[RECORDED INFORMATION Boundary: Start]

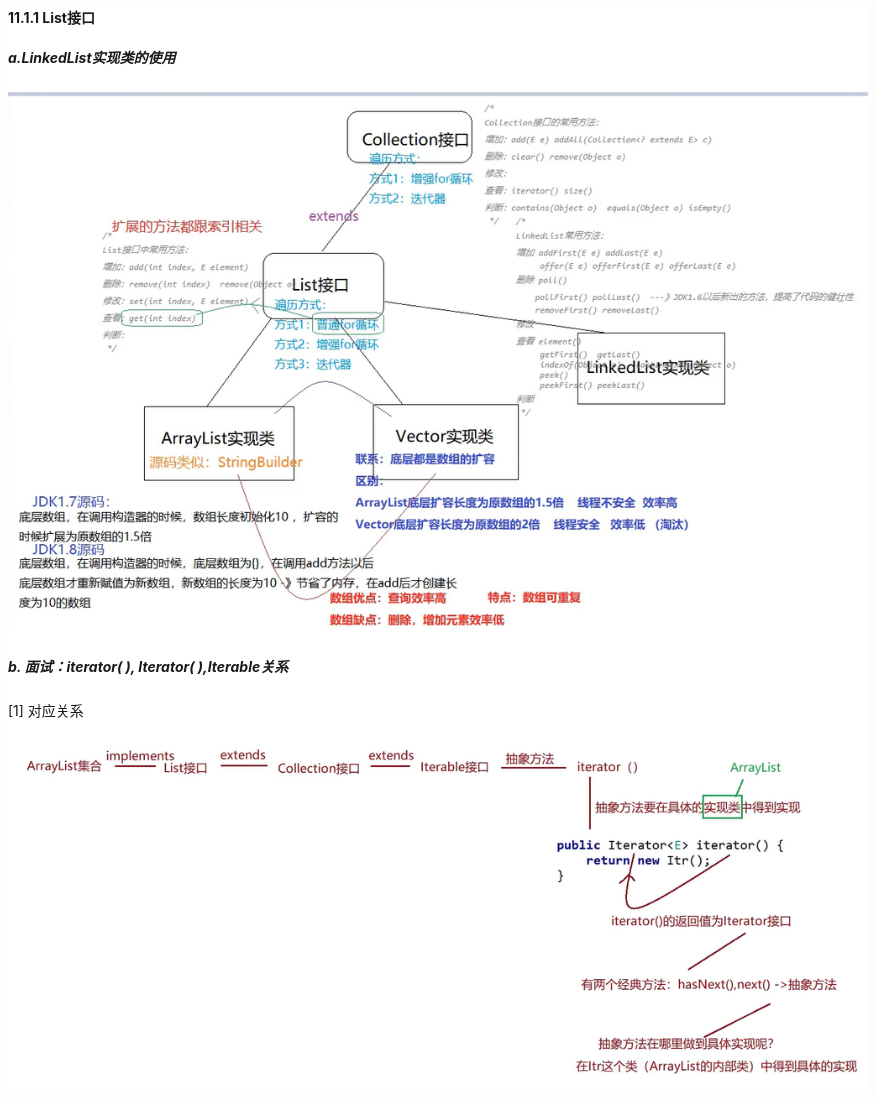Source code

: 
#### 11.1.1 List接口

##### a.LinkedList实现类的使用

![LinkedList](../../images/LinkedList.png)



##### b. 面试：iterator( ), Iterator( ),Iterable关系

[1] 对应关系

![iterator](../../images/iterator.png)
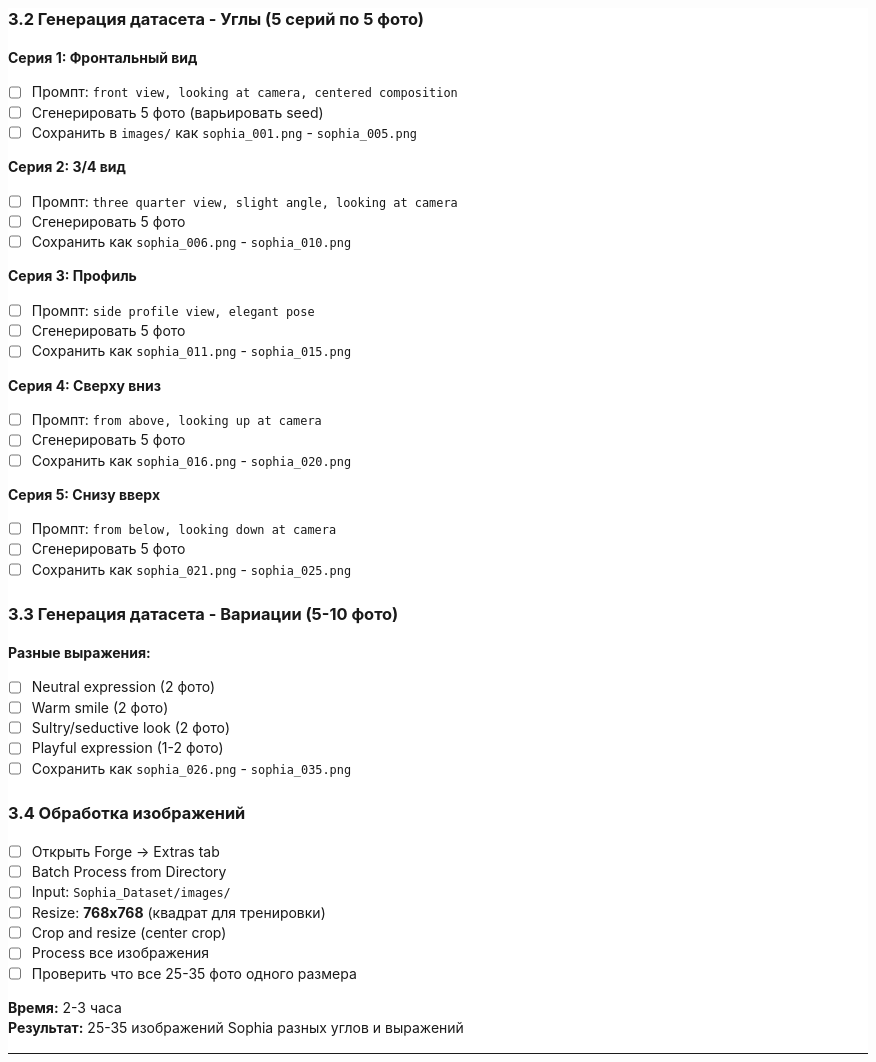 ### 3.2 Генерация датасета - Углы (5 серий по 5 фото)

**Серия 1: Фронтальный вид**

- [ ] Промпт: `front view, looking at camera, centered composition`
- [ ] Сгенерировать 5 фото (варьировать seed)
- [ ] Сохранить в `images/` как `sophia_001.png` - `sophia_005.png`

**Серия 2: 3/4 вид**

- [ ] Промпт: `three quarter view, slight angle, looking at camera`
- [ ] Сгенерировать 5 фото
- [ ] Сохранить как `sophia_006.png` - `sophia_010.png`

**Серия 3: Профиль**

- [ ] Промпт: `side profile view, elegant pose`
- [ ] Сгенерировать 5 фото
- [ ] Сохранить как `sophia_011.png` - `sophia_015.png`

**Серия 4: Сверху вниз**

- [ ] Промпт: `from above, looking up at camera`
- [ ] Сгенерировать 5 фото
- [ ] Сохранить как `sophia_016.png` - `sophia_020.png`

**Серия 5: Снизу вверх**

- [ ] Промпт: `from below, looking down at camera`
- [ ] Сгенерировать 5 фото
- [ ] Сохранить как `sophia_021.png` - `sophia_025.png`

### 3.3 Генерация датасета - Вариации (5-10 фото)

**Разные выражения:**

- [ ] Neutral expression (2 фото)
- [ ] Warm smile (2 фото)
- [ ] Sultry/seductive look (2 фото)
- [ ] Playful expression (1-2 фото)
- [ ] Сохранить как `sophia_026.png` - `sophia_035.png`

### 3.4 Обработка изображений

- [ ] Открыть Forge → Extras tab
- [ ] Batch Process from Directory
- [ ] Input: `Sophia_Dataset/images/`
- [ ] Resize: **768x768** (квадрат для тренировки)
- [ ] Crop and resize (center crop)
- [ ] Process все изображения
- [ ] Проверить что все 25-35 фото одного размера

**Время:** 2-3 часа  
**Результат:** 25-35 изображений Sophia разных углов и выражений

---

[RECORDED INFORMATION Boundary: End]

▸ **WHAT TO DO**
Every line above in which the word "Process" is present must be copied into the answer.

▸ **ANSWER FOR THIS EXERCISE**
- [ ] Batch Process from Directory
- [ ] Process все изображения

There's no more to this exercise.